**Texto do exercício**.
......
Então, como os jovens podem retornar as aulas presenciais?
O que fará a diferença nesse processo de adaptação a realidade às aulas presenciais é o olhar atento e a escuta sensível dos pais e educadores, em uma comunicação não agressiva e que assegure o acolhimento.
“Os adultos devem provocar o apego seguro, ou seja, fazer entender que o jovem tem direito a falar sobre as suas questões, clarificar os recursos de enfrentamento, encorajar com honestidade e respeito os seus sentimentos, assistindo os sinais e sintomas de sofrimento e sempre aproximando a relação entre a família e a escola”, sugere o psicólogo.
Já para as crianças e adolescentes o primeiro passo é entender que o medo é uma emoção comum ao ser humano e que está relacionada a autoproteção e autopreservação. Em seguida, é preciso assimilar os gatilhos temerosos e validar os pensamentos e aflições que os acompanham.
Para superar o medo de sair de casa, Veiga dá algumas dicas para os jovens:
- Comece com saídas mais curtas e em lugares com menos dispositivos estressores
- Siga os protocolos sanitários de cada local para se sentir mais seguro
- Utilize técnicas de respiração para auxiliar no gerenciamento da ansiedade
- Coloque pensamentos, ideias e preocupações no papel, isso ajudará a encontrar resoluções de forma mais fácil e visível
- Aposte no autoconhecimento
- Em caso de muito sofrimento, não tenha medo de acionar a rede de apoio
Outro movimento importante para conseguir conciliar a necessidade do isolamento e retorno gradativo a realidade presencial, de acordo com o psicólogo, é manter o autocuidado com momentos de lazer e relaxamento individual e com familiares, desconectando-se das redes sociais.
......
**Trechos dos registros**.
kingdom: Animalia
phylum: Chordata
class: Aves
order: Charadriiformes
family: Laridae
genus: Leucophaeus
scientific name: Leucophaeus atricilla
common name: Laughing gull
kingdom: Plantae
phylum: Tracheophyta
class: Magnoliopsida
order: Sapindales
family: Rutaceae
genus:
......
Continue o texto sobre a volta dos jovens às aulas presenciais depois da última frase, a que fala do autocuidado e da desconexão das redes sociais.

Realizar exercícios físicos é uma ótima pedida para melhorar o humor, o ciclo do sono, a atenção, a concentração, o raciocínio, o pensamento e a memória. “Reserve momentos para contatar amigos pela modalidade virtual, mas quando o encontro ocorrer presencialmente com os colegas, compartilhe as suas questões internas e entenda que cada pessoa está construindo a sua caminhada de retornos e com a sua própria bagagem pandêmica”.
Realidade virtual X presencial
Ainda que a tecnologia tenha desencadeado alguns desafios para as pessoas, é preciso destacar que ela também foi fundamental para a continuação da relação dos seres. Afinal, sem as redes sociais e o uso de ferramentas virtuais, boa parte da população estaria totalmente isolada e propensa a desencadear maiores problemas sociais e psicológicos.
O universo virtual é um lugar de encontro com regras, propósitos e políticas que podem democratizar alguns acessos. Além disso, é também um ambiente que privilegia o acesso a tarefas, assistências, conteúdos, entretenimento, fóruns e faz a palavra circular, escutar e ser ouvida.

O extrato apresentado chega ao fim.